Monday's statement hailed the benefits of closing Muja C, including savings to taxpayers, cheaper energy, stabilising the electricity grid, and allowing for planned workforce transition. Premier McGowan said, "It no longer makes sense to keep the Muja C units operational. They are expensive to run, and demand for electricity from the units is declining dramatically. Keeping them open will lead to higher power bills and put our stable electricity supply at risk.”

This appears to be the first official acknowledgement that maintaining coal generators makes electricity more expensive, makes the grid unstable, and prevents an orderly transition for coal workers. For over a decade, unwillingness to address these realities has stood in the way of sound energy and climate policy in Western Australia.

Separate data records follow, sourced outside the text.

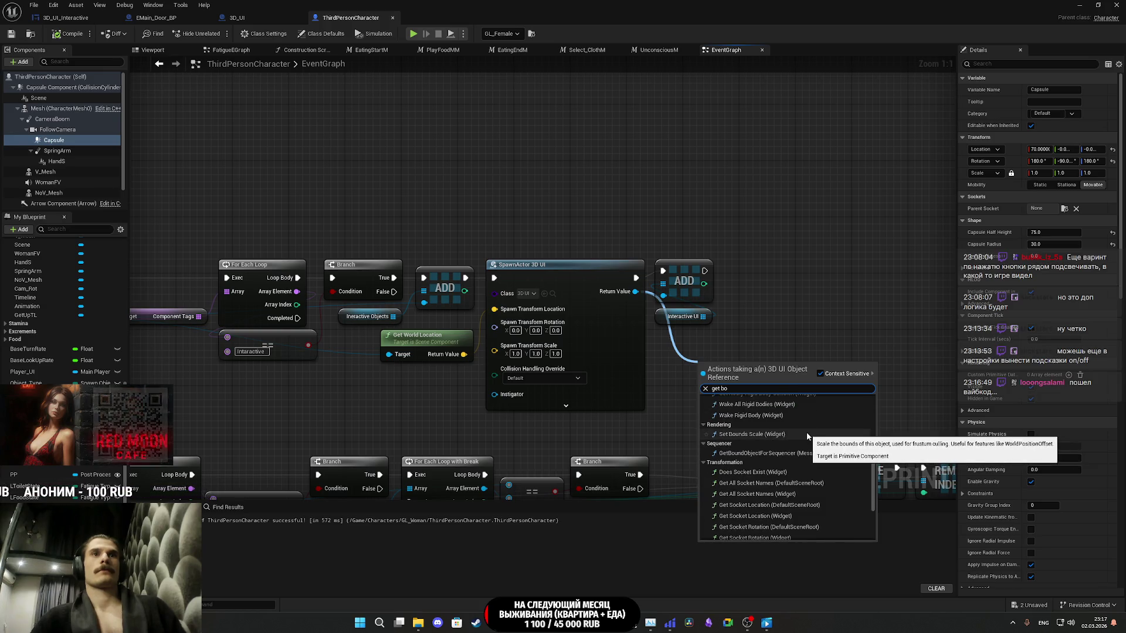
{"action": "scroll", "coordinate": [807, 437], "scroll_direction": "down", "scroll_amount": 3}
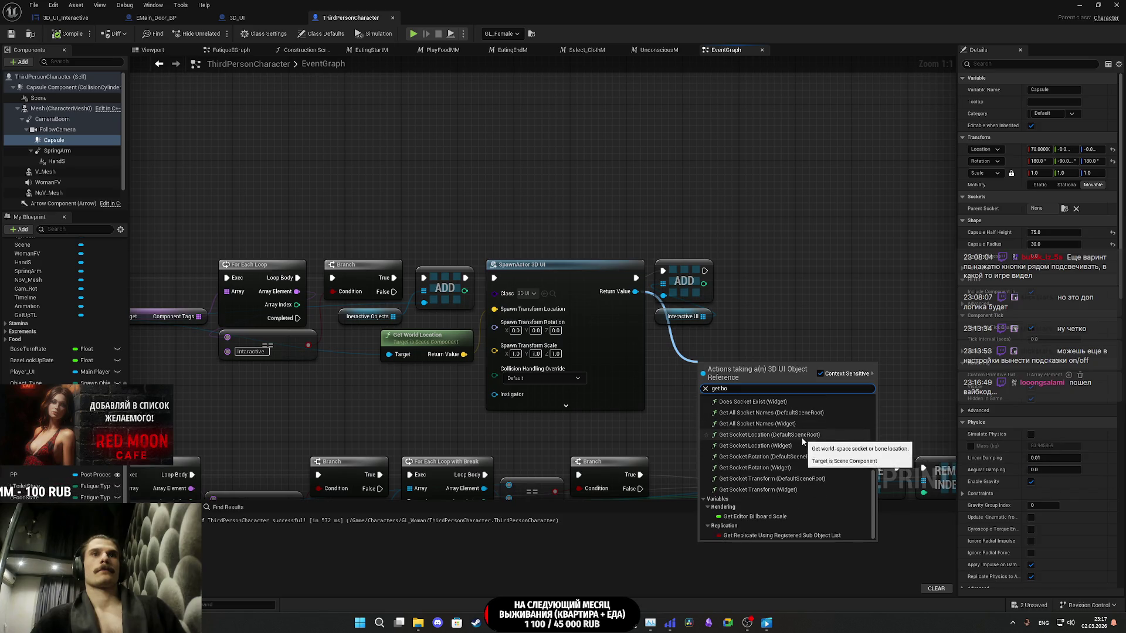
{"action": "scroll", "coordinate": [800, 439], "scroll_direction": "up", "scroll_amount": 8}
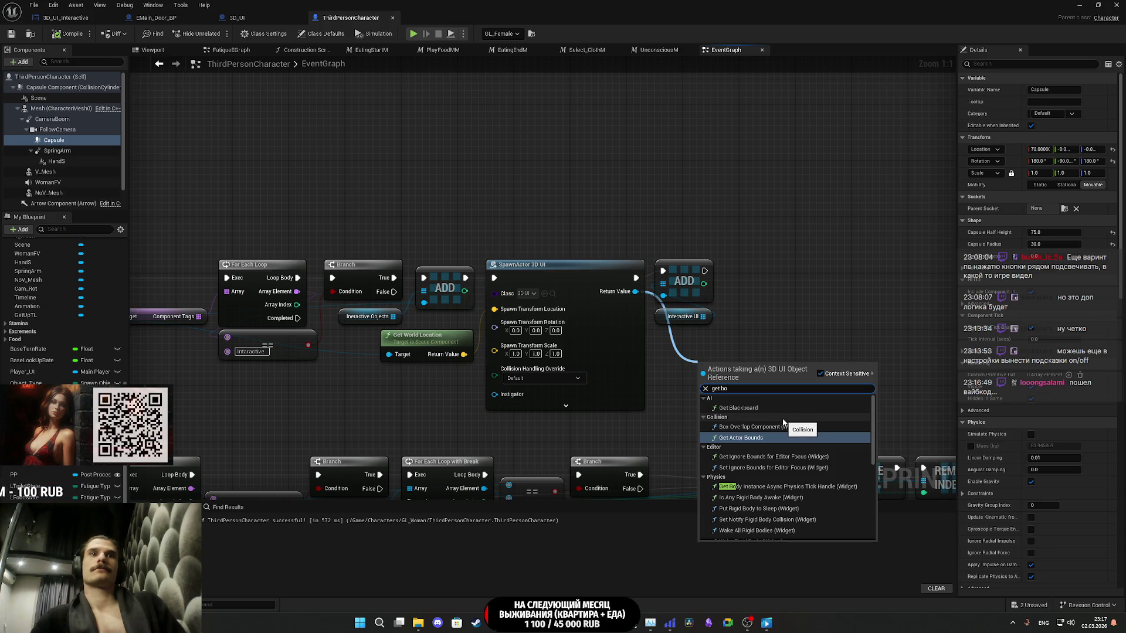
{"action": "scroll", "coordinate": [784, 428], "scroll_direction": "down", "scroll_amount": 2}
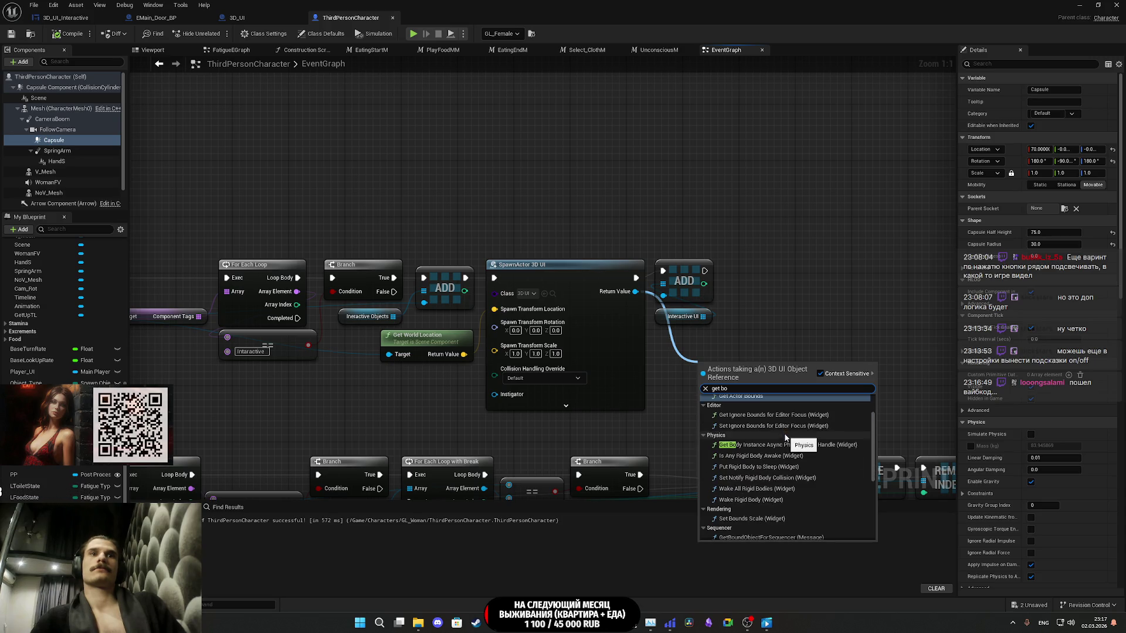
{"action": "scroll", "coordinate": [743, 431], "scroll_direction": "up", "scroll_amount": 2}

The result has been spiralling electricity prices, over a billion dollars in subsidies paid to the state-owned energy generator, and a holding-back of investment in new clean, affordable energy. Pollution has continued unabated and coal workers have been misled about the viability of their industry. Now, with the truth finally out there, there was a brief hope that we could move on.

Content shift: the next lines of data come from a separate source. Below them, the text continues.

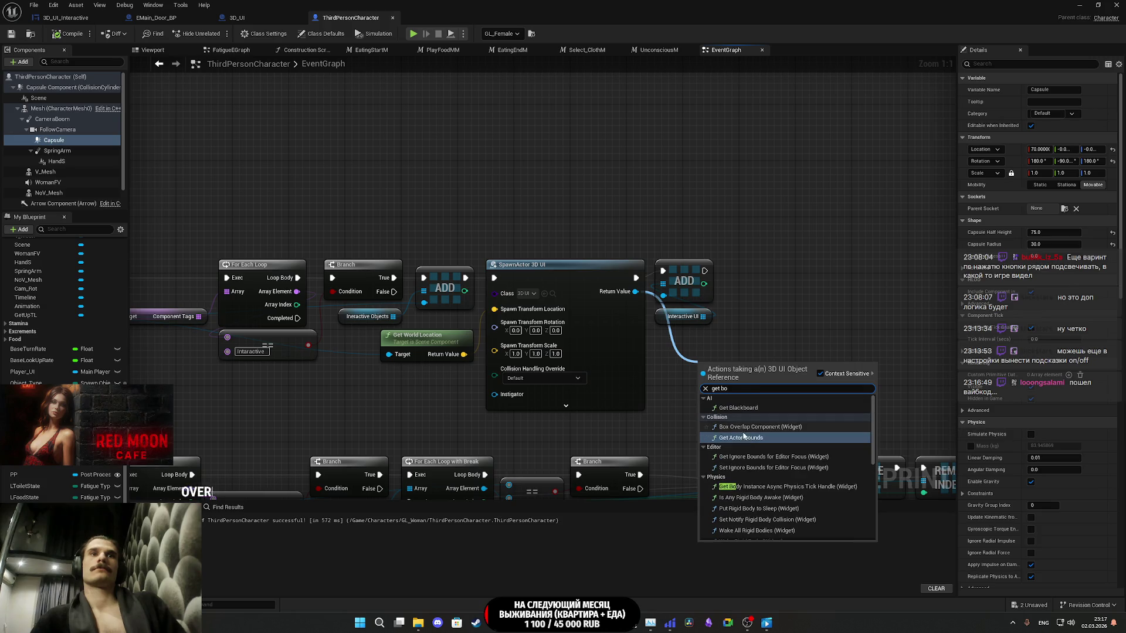
{"action": "left_click", "coordinate": [744, 438]}
{"action": "mouse_move", "coordinate": [810, 407]}
{"action": "left_mouse_down"}
{"action": "mouse_move", "coordinate": [791, 383]}
{"action": "mouse_move", "coordinate": [763, 394]}
{"action": "left_mouse_up"}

But immediately after this statement was made, Energy Minister Bill Johnston was back to the old message about coal. On a visit to Collie the following day, Johnston reportedly assured the community that despite the closure of Muja C, the coal industry had a strong future and would remain for at least another 20 years.

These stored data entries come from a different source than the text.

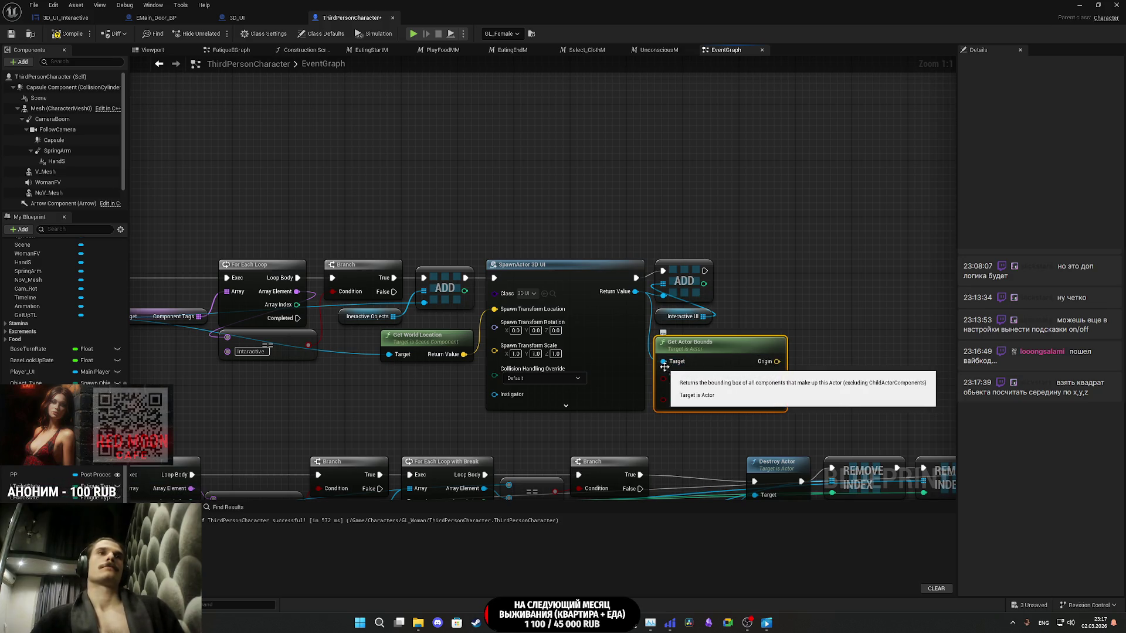
- Delete the Get Actor Bounds node, recompile the blueprint, and branch off the overlapped component
{"action": "mouse_move", "coordinate": [718, 351]}
{"action": "left_mouse_down"}
{"action": "mouse_move", "coordinate": [282, 392]}
{"action": "mouse_move", "coordinate": [609, 378]}
{"action": "mouse_move", "coordinate": [456, 333]}
{"action": "mouse_move", "coordinate": [410, 294]}
{"action": "mouse_move", "coordinate": [410, 317]}
{"action": "mouse_move", "coordinate": [413, 305]}
{"action": "mouse_move", "coordinate": [461, 350]}
{"action": "mouse_move", "coordinate": [446, 311]}
{"action": "mouse_move", "coordinate": [477, 366]}
{"action": "left_mouse_up"}
{"action": "mouse_move", "coordinate": [731, 392]}
{"action": "left_mouse_down"}
{"action": "mouse_move", "coordinate": [664, 382]}
{"action": "mouse_move", "coordinate": [674, 387]}
{"action": "left_mouse_up"}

There is no analysis, modelling, or business plan to support these projections, just like there was none to support the failed refurbishment of Collie AB by the Barnett Government. Instead, they reflect a political judgement that electorate of Collie and its working families can’t handle the truth about their own industry.

Maintaining the illusion that coal burning can continue for another generation may be popular, but is doing more harm than good for the town, and demonstrates a surprising lack confidence in the very people who have kept our lights on for longer than most can remember.

The idea that coal fired power stations could continue to operate into the 2040s defies both economics and physics. But the political logic that this truth cannot be spoken has prevented the formation of a coherent plan for our electricity network and a realistic transition strategy for coal workers, and has resulted in WA being the only state with no renewable energy target. Such is the collateral damage of coal politics.

No official energy modelling has ever been released by the WA Government, because the reality cannot be reconciled with the false hope that forms the basis of coal policy in Collie. In 2016, University of Western Australia energy expert Bill Grace released data showing that by 2025 increasing uptake of solar panels in WA will see electricity demand fall to zero during daylight hours. Others have said this point will be reached even sooner. That spells the death of coal generation because coal units cannot be switched on and off on a daily cycle. They are designed to chug away producing 24/7 ‘baseload’ power. In other words they are purpose-built for a job that is rapidly becoming redundant.

Continuing to operate coal generators in the 2040s also defies the pollution cuts needed to comply with the Paris climate agreement and pre-empts the government’s much anticipated climate policy. If Western Australia is to play a fair and equitable role in the global task of preventing catastrophic climate change, we need to be planning for the closure of all coal generation now.

The good news is that the transition away from coal has the potential to deliver a stronger future for our South West, with more jobs and better careers than the coal industry provides. At the centre of WA’s electricity grid, Collie is ideally situated to benefit from large scale wind and solar installations matched with batteries and other storage solutions. But to start delivering these exciting projects, investors need to know there is a plan to retire redundant coal generators quickly to make room for new generation. Empty promises that these coal burners will somehow be kept going for over two decades is holding back a tide of investment in cheaper, cleaner, and more reliable alternatives right now.

For the sake of coal workers, energy consumers, and our climate, it’s time to tell the truth about coal and stick to it.